Unforgeable Blinded Credentials
Adam Back
adam at cypherspace.org
Sun Apr 2 13:29:26 EDT 2006
On Sat, Apr 01, 2006 at 12:35:12PM +0100, Ben Laurie wrote:
> However, anyone I show this proof to can then masquerade as a silver
> member, using my signed nonce. So, it occurred to me that an easy
> way to prevent this is to create a private/public key pair and
> instead of the nonce use the hash of the public key. Then to prove
> my silver status I have to show that both the hash is signed by BA
> and that I possess the corresponding private key (by signing a
> nonce, say). It seems to me quite obvious that someone must have
> thought of this before - the question is who? Is it IP free?
Well I thought of this a few years ago also. However I suspect you'd
find the same idea earlier as a footnote in Stefan Brands book. (Its
amazing how much stuff is in there, I thought I found something else
interesting -- offline transferable cash, turns out that also was a
footnote referring to someone's MSc thesis.)
> Obviously this kind of credential could be quite useful in identity
> management.

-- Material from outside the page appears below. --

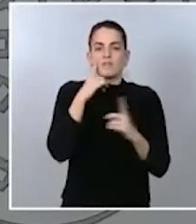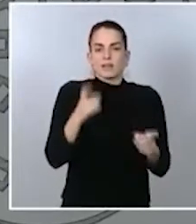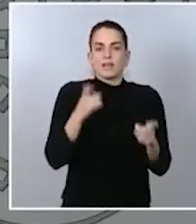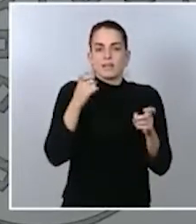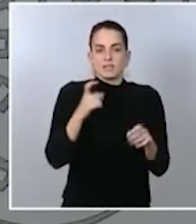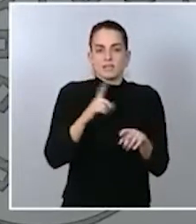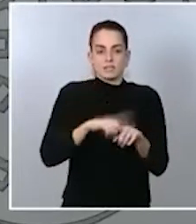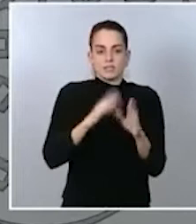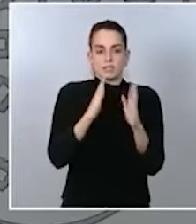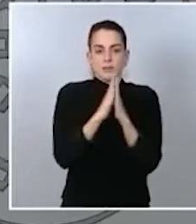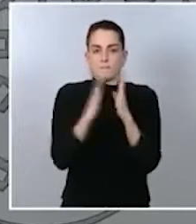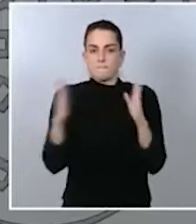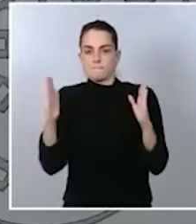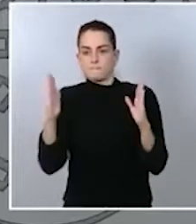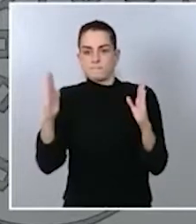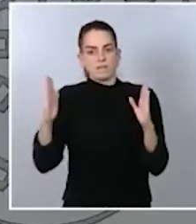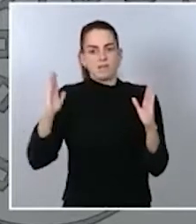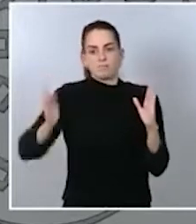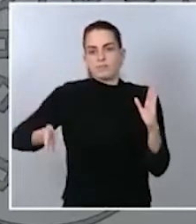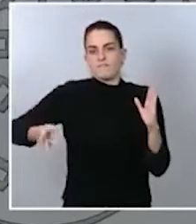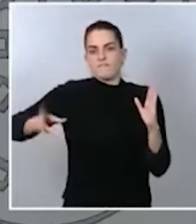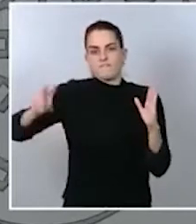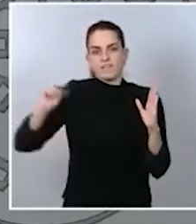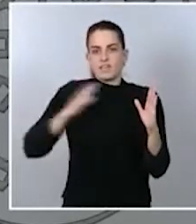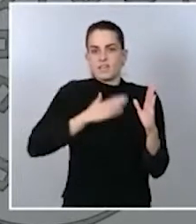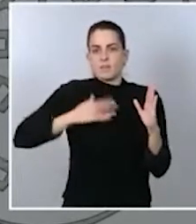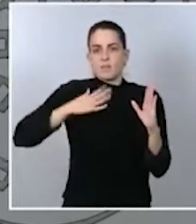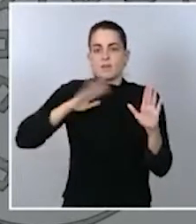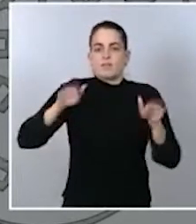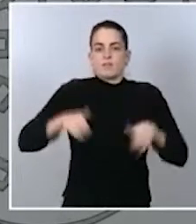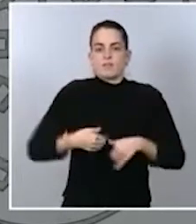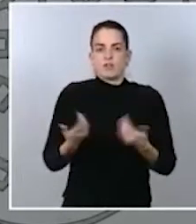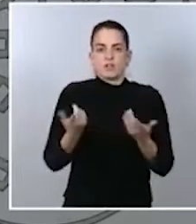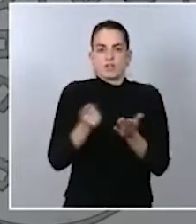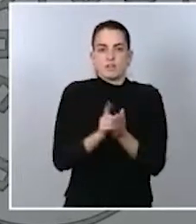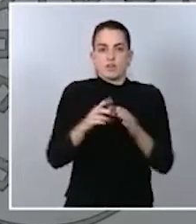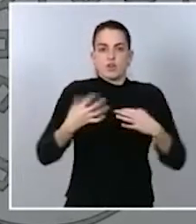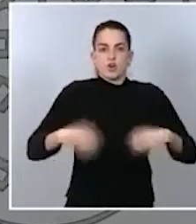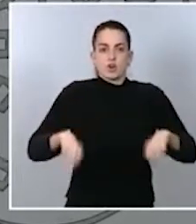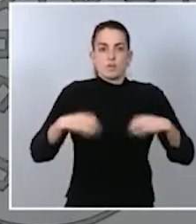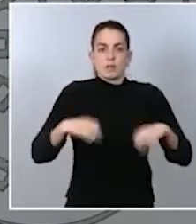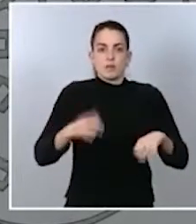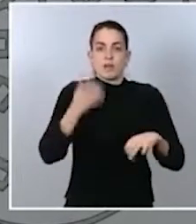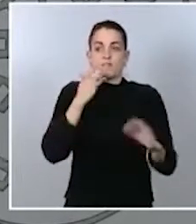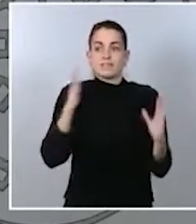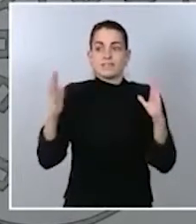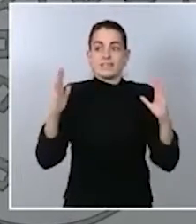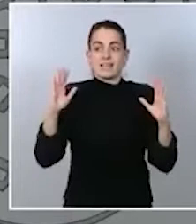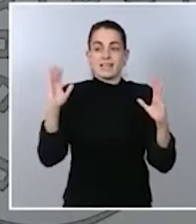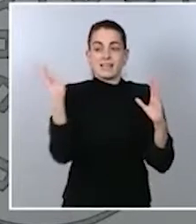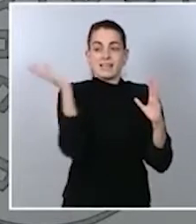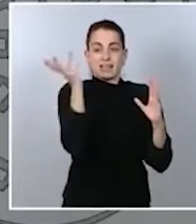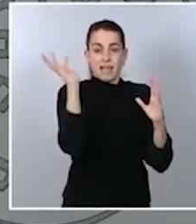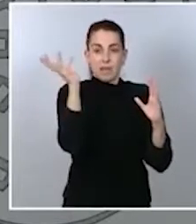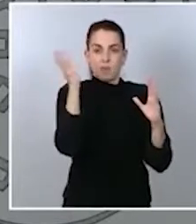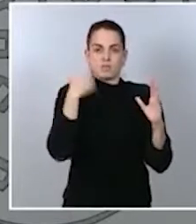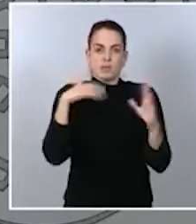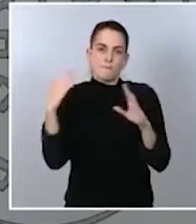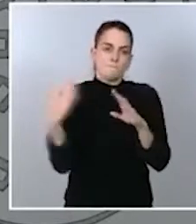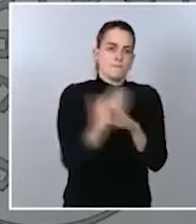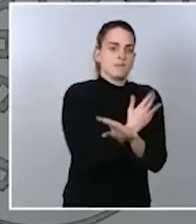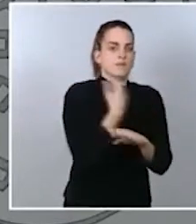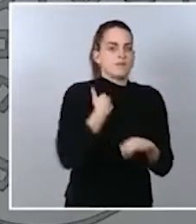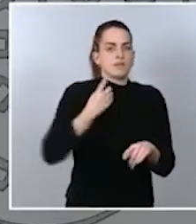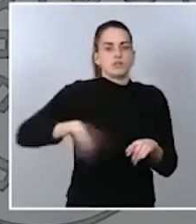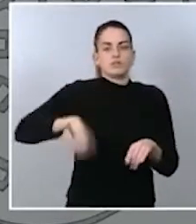tiempo posible y podamos volver a la normalidad en el momento en que pase este temporal y sigamos trabajando, como digo, en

Note, though, that this scheme doesn’t give me
> unlinkability unless I only show each public/private key pair
> once. What I really need is a family of unlinkable public/private
> key pairs that I can somehow get signed with a single “family”
> signature (obviously this would need to be unlinkably transformed
> for each member of the key family).
This is harder, I thought about this a bit also.
I was thinking a way to do this would be to have a self-reblindable
signature. Ie you can re-blind the certificate signature such that
the signature remains, but it is unlinkable. I didn't so far find a
way to do this with any of the schemes.
So it would for example be related to the more recent publicly
re-encryptable Elgamal based signatures. (Third party can re-encrypt
the already encrypted message with out themselves being able to
decrypt the message).
Brands also has a mechanism to simplify the use each cert once method.
He can have the CA reissue you a new cert without having to go through
the attribute verification phase. Ie you present an old cert and get
it reblinded, and the CA does not even if I recall see what attributes
you have. So you just periodically get yourself another batch.
Mostly does what you want just with some assistance from the CA.